After some hesitation I have decided to reply to Mr. G.'s letter. But since it is evident that he is more concerned to maintain his own position (in a sense, the Notes seem to have drawn blood, touching him at several weak points) than to understand the Notes, it seems important that I should keep a certain distance and not come to blows with him; and so I have addressed my reply to you—all my remarks are addressed to the Court.
It is obvious that he has a good knowledge of the Suttas (of which he is perhaps rather proud), and a very poor understanding of the Dhamma. A reply, therefore, that is going to be of any benefit to him (and not simply make the situation worse) needs rather careful wording: it is necessary to convey to him that he is very far from understanding the Dhamma, without actually telling him so in so many words. Whether or not my reply (which avoids his tactical sallies by the strategical manoeuvre of suggesting a profound difference in point of view—which is true—making any discussion of details futile at the present stage) achieves this aim, I really can't say—how does it strike you? Have I said anything that will merely irritate him without shaking his complacency?

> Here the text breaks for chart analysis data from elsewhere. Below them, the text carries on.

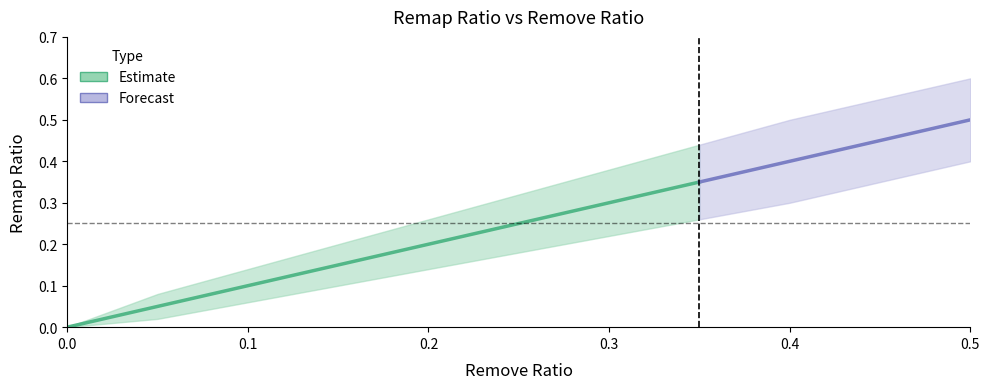

Does the chart display data point markers on the line(s)?

No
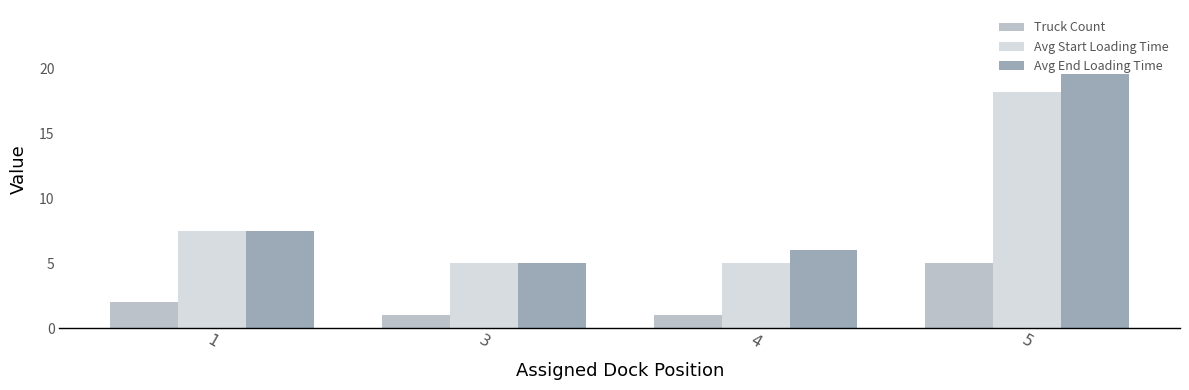

How many bars are there in each group?

3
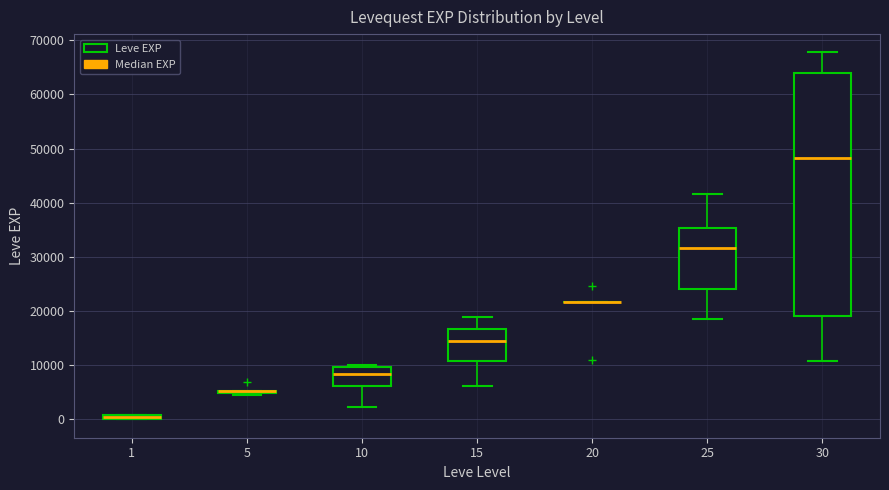

Where is the lower edge of the box at x = 1 on the y-axis? The values are not printed on the chart, so give them approximately, as read against the axis.

0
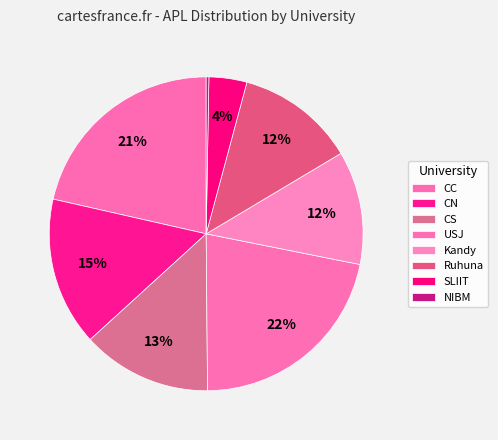

To the nearest percent, what percentage of the pie is CN?

15%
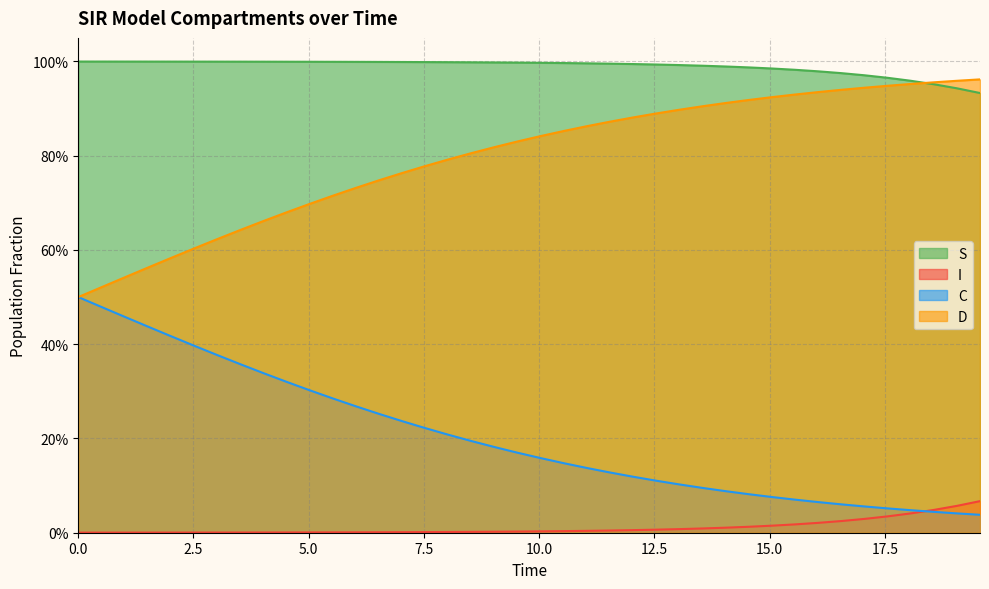

What value does the S series have at 1.0033444816053512?

1.0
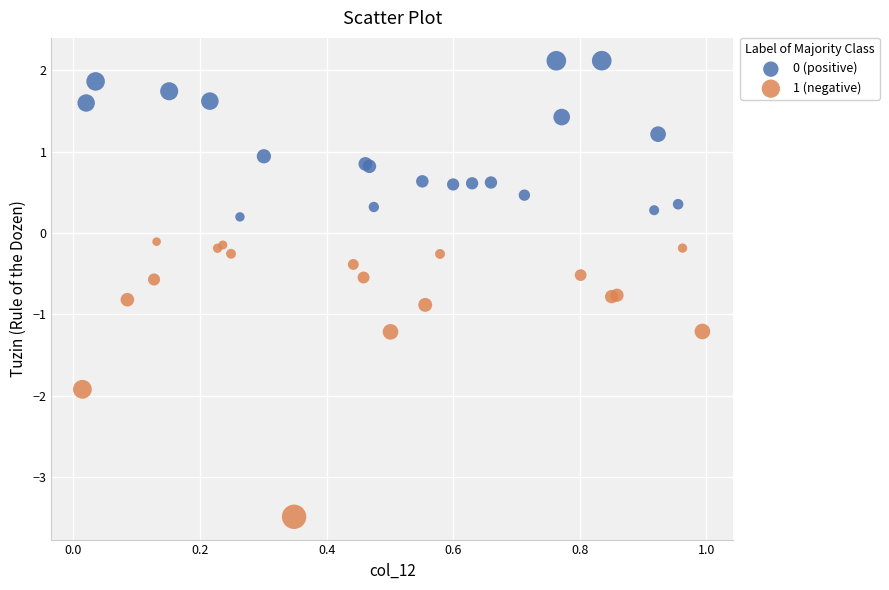

Which series has the largest Y range (max minus min)?

1 (negative)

The myth that was growing up about me here—that my presence was the cause of the good rains that have been enjoyed since I came here—is now being rudely shattered. There has been a shortage of rain in this district, and what little there has been has very carefully (almost by design) avoided Bundala. Perhaps the drought has come in order to demonstrate to the villagers that post hoc ergo propter hoc is a fallacy—or does this supposition itself fall into the same fallacy?